"Tidak masalah, yang pegang data adalah pemerintah. Kebijakan yang diambil harus berdasarkan data yang benar sehingga kebijakannya tepat," ujar Fadli dalam pernyataannya kepada wartawan, Senin (13/6).
Menurut Fadli, target pemerintah menstabilkan harga dengan cara mengimpor daging sapi, baik dari Australia atau negara lain, sudah benar.
Kebutuhan akan konsumsi daging sapi yang sangat tinggi tanpa ditunjang dengan pasokan yang mencukupi dari dalam negeri akan memicu kenaikan harga daging sapi yang tinggi di pasaran.
"Pemerintah menyatakan harga daging sapi Rp 80 ribu per kilogram, harus didukung.
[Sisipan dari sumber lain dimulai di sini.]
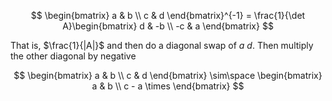 $$
\begin{bmatrix}
a & b \\
c & d
\end{bmatrix}^{-1} = \frac{1}{\det A}\begin{bmatrix}
d & -b \\
-c & a
\end{bmatrix}
$$

That is, $\frac{1}{|A|}$ and then do a diagonal swap of $a$ $d$. Then multiply the other diagonal by negative

$$
\begin{bmatrix}
a  & b \\
c & d
\end{bmatrix} \sim\space \begin{bmatrix}
a & b \\
c - a \times 
\end{bmatrix}
$$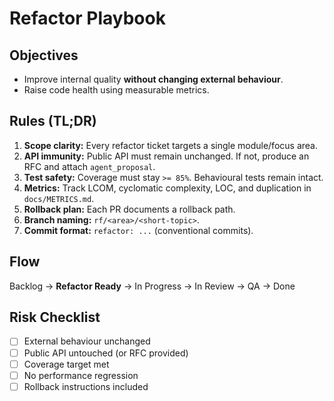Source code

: # Refactor Playbook

## Objectives
- Improve internal quality **without changing external behaviour**.
- Raise code health using measurable metrics.

## Rules (TL;DR)
1. **Scope clarity:** Every refactor ticket targets a single module/focus area.
2. **API immunity:** Public API must remain unchanged. If not, produce an RFC and attach `agent_proposal`.
3. **Test safety:** Coverage must stay `>= 85%`. Behavioural tests remain intact.
4. **Metrics:** Track LCOM, cyclomatic complexity, LOC, and duplication in `docs/METRICS.md`.
5. **Rollback plan:** Each PR documents a rollback path.
6. **Branch naming:** `rf/<area>/<short-topic>`.
7. **Commit format:** `refactor: ...` (conventional commits).

## Flow
Backlog → **Refactor Ready** → In Progress → In Review → QA → Done

## Risk Checklist
- [ ] External behaviour unchanged
- [ ] Public API untouched (or RFC provided)
- [ ] Coverage target met
- [ ] No performance regression
- [ ] Rollback instructions included
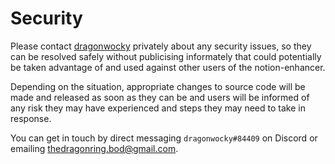 # Security

Please contact [dragonwocky](https://dragonwocky.me) privately
about any security issues, so they can be resolved safely without
publicising informately that could potentially be taken advantage
of and used against other users of the notion-enhancer.

Depending on the situation, appropriate changes to source code will
be made and released as soon as they can be and users will be informed
of any risk they may have experienced and steps they may need to take
in response.

You can get in touch by direct messaging `dragonwocky#84409` on
Discord or emailing [thedragonring.bod@gmail.com](mailto:thedragonring.bod@gmail.com).
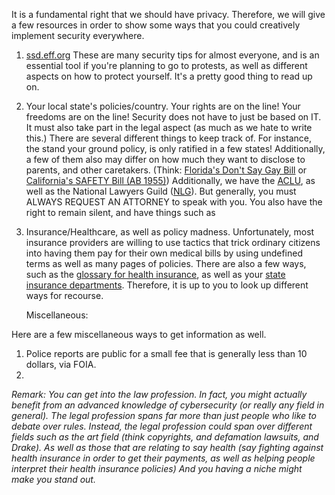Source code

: It is a fundamental right that we should have privacy. Therefore, we will give a few resources in order to show some ways that you could creatively implement security everywhere.

1. [ssd.eff.org](https://ssd.eff.org/) These are many security tips for almost everyone, and is an essential tool if you're planning to go to protests, as well as different aspects on how to protect yourself. It's a pretty good thing to read up on.

2. Your local state's policies/country. Your rights are on the line! Your freedoms are on the line! Security does not have to just be based on IT. It must also take part in the legal aspect (as much as we hate to write this.) There are several different things to keep track of. For instance, the stand your ground policy, is only ratified in a few states! Additionally, a few of them also may differ on how much they want to disclose to parents, and other caretakers. (Think: [Florida's Don't Say Gay Bill](https://en.m.wikipedia.org/wiki/Florida_Parental_Rights_in_Education_Act) or [California's SAFETY Bill (AB 1955)](https://www.cde.ca.gov/nr/ne/yr24/yr24rel37.asp#:~:text=The%20SAFETY%20Act%20provides%20critical,to%20forcibly%20out%20a%20student.)) Additionally, we have the [ACLU](https://www.aclu.org/issues/juvenile-justice), as well as the National Lawyers Guild ([NLG](https://www.nlg.org/)). But generally, you must ALWAYS REQUEST AN ATTORNEY to speak with you. You also have the right to remain silent, and have things such as 

3. Insurance/Healthcare, as well as policy madness. Unfortunately, most insurance providers are willing to use tactics that trick ordinary citizens into having them pay for their own medical bills by using undefined terms as well as many pages of policies. There are also a few ways, such as the [glossary for health insurance](https://www.cms.gov/CCIIO/Resources/Forms-Reports-and-Other-Resources/Downloads/uniform-glossary-final.pdf), as well as your [state insurance departments](https://content.naic.org/state-insurance-departments). Therefore, it is up to you to look up different ways for recourse. 

   Miscellaneous:

Here are a few miscellaneous ways to get information as well.

1. Police reports are public for a small fee that is generally less than 10 dollars, via FOIA.
2. 

*Remark: You can get into the law profession. In fact, you might actually benefit from an advanced knowledge of cybersecurity (or really any field in general). The legal profession spans far more than just people who like to debate over rules. Instead, the legal profession could span over different fields such as the art field (think copyrights, and defamation lawsuits, and Drake). As well as those that are relating to say health (say fighting against health insurance in order to get their payments, as well as helping people interpret their health insurance policies) And you having a niche might make you stand out.*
Tapi kita jangan melupakan potensi peternakan lokal yang juga harus dikembangkan untuk cita-cita swasembada sapi dalam negeri," ujar Fadli.
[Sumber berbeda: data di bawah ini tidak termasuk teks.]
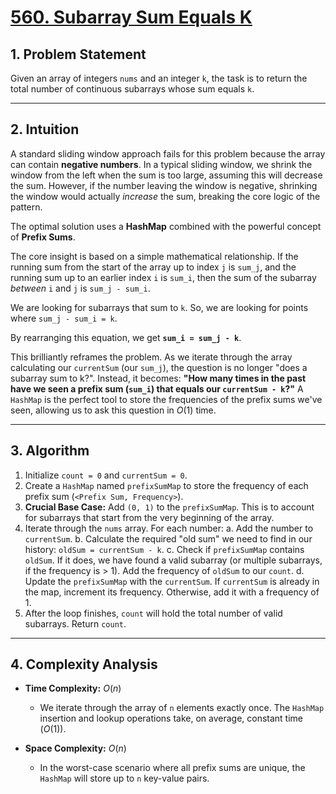 # [560. Subarray Sum Equals K](https://leetcode.com/problems/subarray-sum-equals-k/)



## 1. Problem Statement

Given an array of integers `nums` and an integer `k`, the task is to return the total number of continuous subarrays whose sum equals `k`.

---
## 2. Intuition

A standard sliding window approach fails for this problem because the array can contain **negative numbers**. In a typical sliding window, we shrink the window from the left when the sum is too large, assuming this will decrease the sum. However, if the number leaving the window is negative, shrinking the window would actually *increase* the sum, breaking the core logic of the pattern.

The optimal solution uses a **HashMap** combined with the powerful concept of **Prefix Sums**.

The core insight is based on a simple mathematical relationship. If the running sum from the start of the array up to index `j` is `sum_j`, and the running sum up to an earlier index `i` is `sum_i`, then the sum of the subarray *between* `i` and `j` is `sum_j - sum_i`.

We are looking for subarrays that sum to `k`. So, we are looking for points where `sum_j - sum_i = k`.

By rearranging this equation, we get **`sum_i = sum_j - k`**.

This brilliantly reframes the problem. As we iterate through the array calculating our `currentSum` (our `sum_j`), the question is no longer "does a subarray sum to k?". Instead, it becomes: **"How many times in the past have we seen a prefix sum (`sum_i`) that equals our `currentSum - k`?"** A `HashMap` is the perfect tool to store the frequencies of the prefix sums we've seen, allowing us to ask this question in $O(1)$ time.

---
## 3. Algorithm

1.  Initialize `count = 0` and `currentSum = 0`.
2.  Create a `HashMap` named `prefixSumMap` to store the frequency of each prefix sum (`<Prefix Sum, Frequency>`).
3.  **Crucial Base Case:** Add `(0, 1)` to the `prefixSumMap`. This is to account for subarrays that start from the very beginning of the array.
4.  Iterate through the `nums` array. For each number:
    a. Add the number to `currentSum`.
    b. Calculate the required "old sum" we need to find in our history: `oldSum = currentSum - k`.
    c. Check if `prefixSumMap` contains `oldSum`. If it does, we have found a valid subarray (or multiple subarrays, if the frequency is > 1). Add the frequency of `oldSum` to our `count`.
    d. Update the `prefixSumMap` with the `currentSum`. If `currentSum` is already in the map, increment its frequency. Otherwise, add it with a frequency of 1.
5.  After the loop finishes, `count` will hold the total number of valid subarrays. Return `count`.

---
## 4. Complexity Analysis

* **Time Complexity:** $O(n)$
    * We iterate through the array of `n` elements exactly once. The `HashMap` insertion and lookup operations take, on average, constant time ($O(1)$).

* **Space Complexity:** $O(n)$
    * In the worst-case scenario where all prefix sums are unique, the `HashMap` will store up to `n` key-value pairs.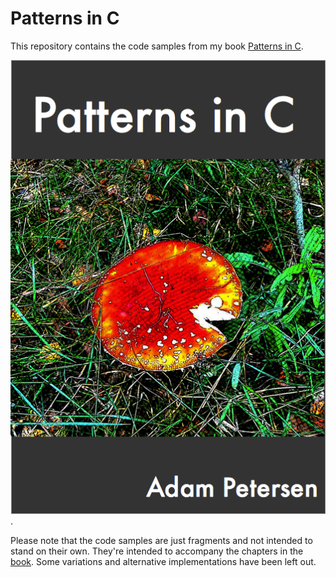 # Patterns in C

This repository contains the code samples from my book [Patterns in C](https://leanpub.com/patternsinc).

![Patterns in C](doc/imgs/title_page.png).

Please note that the code samples are just fragments and not intended to stand on their own. They're intended to accompany the chapters in the [book](https://leanpub.com/patternsinc). Some variations and alternative implementations have been left out.
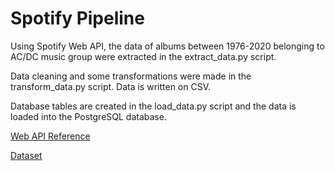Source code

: # Spotify Pipeline
<p>Using Spotify Web API, the data of albums between 1976-2020 belonging to AC/DC music group were extracted in the extract_data.py script.<p>
<p>Data cleaning and some transformations were made in the transform_data.py script. Data is written on CSV.<p>
<p>Database tables are created in the load_data.py script and the data is loaded into the PostgreSQL database.<p>
<a href ="https://developer.spotify.com/documentation/web-api/reference/#/operations/get-several-audio-features" target="_blank">Web API Reference</a>

<a href = "https://www.kaggle.com/onurbagci3/datasets">Dataset</a>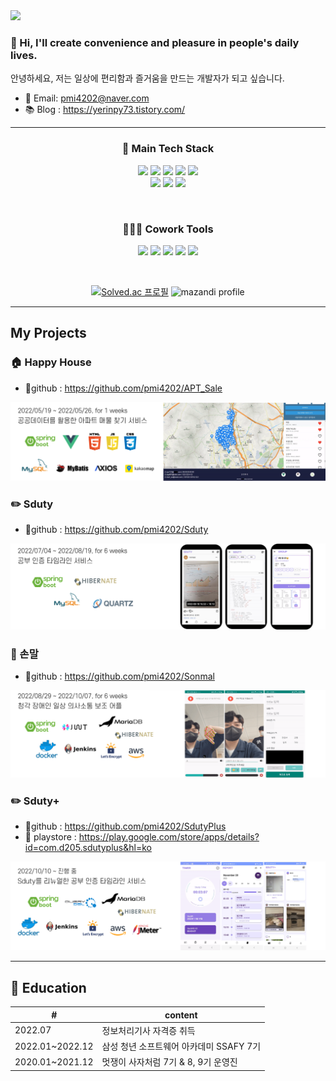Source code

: <img src="https://capsule-render.vercel.app/api?type=waving&color=auto&height=200&section=header&text=Yerin%20Pyeon&fontSize=90&animation=fadeIn" />

### 👋 Hi, I'll create convenience and pleasure in people's daily lives.
 안녕하세요, 저는 일상에 편리함과 즐거움을 만드는 개발자가 되고 싶습니다.
- 📧 Email: pmi4202@naver.com
- 📚 Blog : https://yerinpy73.tistory.com/

---
<!-- *************************기술 스택************************* -->
<div align=center>
<!--
<h3>🔎 Social</h3>
<a href="https://yerinpy73.tistory.com/"><img src="https://img.shields.io/badge/Tech%20Blog-F5F5F0?style=flat-square&logo=Tistory&logoColor=black&link=https://yerinpy73.tistory.com/"/></a>
</br>
-->

<h3>🔧 Main Tech Stack</h3>
<p>
<img src="https://img.shields.io/badge/Java-007396?style=flat-square&logo=Java&logoColor=white"/></a>
<img src="https://img.shields.io/badge/Spring-6DB33F?style=flat-square&logo=Spring&logoColor=white"/></a>
<img src="https://img.shields.io/badge/SpringBoot-6DB33F?style=flat-square&logo=SpringBoot&logoColor=white"/></a>
<img src="https://img.shields.io/badge/MariaDB-003545?style=flat-square&logo=MariaDB&logoColor=white"/>
<img src="https://img.shields.io/badge/Mysql-E6B91E?style=flat-square&logo=MySql&logoColor=white"/></br>
<img src="https://img.shields.io/badge/AWS-232F3E?style=flat-square&logo=AmazonAWS&logoColor=white"/></a>
<img src="https://img.shields.io/badge/Docker-2496ED?style=flat-square&logo=Docker&logoColor=white"/></a>
<img src="https://img.shields.io/badge/Jenkins-D24939?style=flat-square&logo=Jenkins&logoColor=white"/></a>
</p>
</br>

<h3>👨‍👩‍👧 Cowork Tools</h3>
<p>
<img src="https://img.shields.io/badge/GitHub-181717?style=flat-square&logo=GitHub&logoColor=white"/></a>
<img src="https://img.shields.io/badge/GitLab-FC6D26?style=flat-square&logo=GitLab&logoColor=white"/></a>
<img src="https://img.shields.io/badge/Jira-0052CC?style=flat-square&logo=Jira Software&logoColor=white"/></a>
<img src="https://img.shields.io/badge/Notion-F5F5F0?style=flat-square&logo=Notion&logoColor=000000"/></a>
<img src="https://img.shields.io/badge/Mattermost-0058CC?style=flat-square&logo=Mattermost&logoColor=white"/></a>
</p>

<br>

[![Solved.ac 프로필](http://mazassumnida.wtf/api/v2/generate_badge?boj=dpfls3433)](https://solved.ac/dpfls3433)
![mazandi profile](http://mazandi.herokuapp.com/api?handle=dpfls3433&theme=warm)

</div>

---
<!-- *************************프로젝트************************* -->
## My Projects

### 🏠 Happy House
- 📎github : https://github.com/pmi4202/APT_Sale
<img src="https://github.com/pmi4202/pmi4202/blob/main/happyhouse_info.png?raw=true"/>

### ✏️ Sduty
- 📎github : https://github.com/pmi4202/Sduty
<img src="https://github.com/pmi4202/pmi4202/blob/main/sduty_info.png?raw=true"/>

### 🤟 손말
- 📎github : https://github.com/pmi4202/Sonmal
<img src="https://github.com/pmi4202/pmi4202/blob/main/sonmal_info.png?raw=true"/>

### ✏️ Sduty+
- 📎github : https://github.com/pmi4202/SdutyPlus
- 🔽 playstore : https://play.google.com/store/apps/details?id=com.d205.sdutyplus&hl=ko

<img src="https://github.com/pmi4202/pmi4202/blob/main/sdutyplus_info.png?raw=true"/>

---
## 📖 Education
|#|content|
|------| ---------------------------------|
|2022.07|정보처리기사 자격증 취득|
|2022.01~2022.12|삼성 청년 소프트웨어 아카데미 SSAFY 7기|
|2020.01~2021.12|멋쟁이 사자처럼 7기 & 8, 9기 운영진|
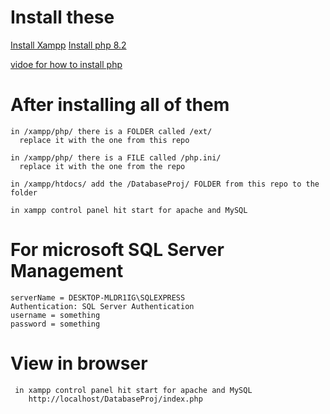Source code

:# Install these 
[Install Xampp](https://www.apachefriends.org/download_success.html)
[Install php 8.2](https://windows.php.net/downloads/releases/php-8.2.28-Win32-vs16-x64.zip)
   
[vidoe for how to install php](https://www.youtube.com/watch?v=n04w2SzGr_U&ab_channel=Novuspad)
   

# After installing all of them
    in /xampp/php/ there is a FOLDER called /ext/
      replace it with the one from this repo

    in /xampp/php/ there is a FILE called /php.ini/
      replace it with the one from the repo

    in /xampp/htdocs/ add the /DatabaseProj/ FOLDER from this repo to the folder

    in xampp control panel hit start for apache and MySQL

# For microsoft SQL Server Management
    serverName = DESKTOP-MLDR1IG\SQLEXPRESS
    Authentication: SQL Server Authentication
    username = something
    password = something

# View in browser
     in xampp control panel hit start for apache and MySQL
        http://localhost/DatabaseProj/index.php
  
  

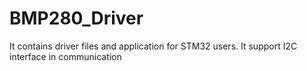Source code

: # BMP280_Driver
 It contains driver files and application for STM32 users. It support I2C interface in communication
Terkait daging impor beku yang belum diminati masyarakat, pimpinan Partai Gerindra ini meminta masyarakat mencontoh negara maju yang penduduknya tak lagi membeli daging segar. Masyarakat di negara maju berbelanja daging beku yang dikeluarkan dari lemari pendingin kemudian dicairkan sebelum dimasak.
"Daging mentah di suhu ruangan, kumannya meriah. Masyarakat sebaiknya berpaling dari daging sapi segar ke daging sapi yang telah dibekukan. Selain harganya lebih murah, daging beku juga lebih higienis, dan pemerintah harus berani menjamin itu," pinta dia.
Fadli menekankan sebenarnya pemerintah telah melakukan langkah-langkah untuk meningkatkan pasokan atau produksi daging sapi dalam negeri. Antara lain melalui upaya peningkatan populasi, pengembangan logistik dan distribusi, perbaikan tata niaga sapi dan daging sapi, dan penguatan kelembagaan melalui Sentra Peternakan Rakyat (SPR).
Namun upaya pemerintah dalam menstabilkan harga daging juga perlu di dukung pihak swasta mengingat peran Bulog yang masih belum maksimal, baik dalam penyediaan pasokan maupun pendistribusian.
Sebelumnya Menteri Perdagangan, Thomas Trikasih Lembong, juga menyatakan perlunya peran swasta dalam menjalankan kebijakan pemerintah terkait impor daging sapi.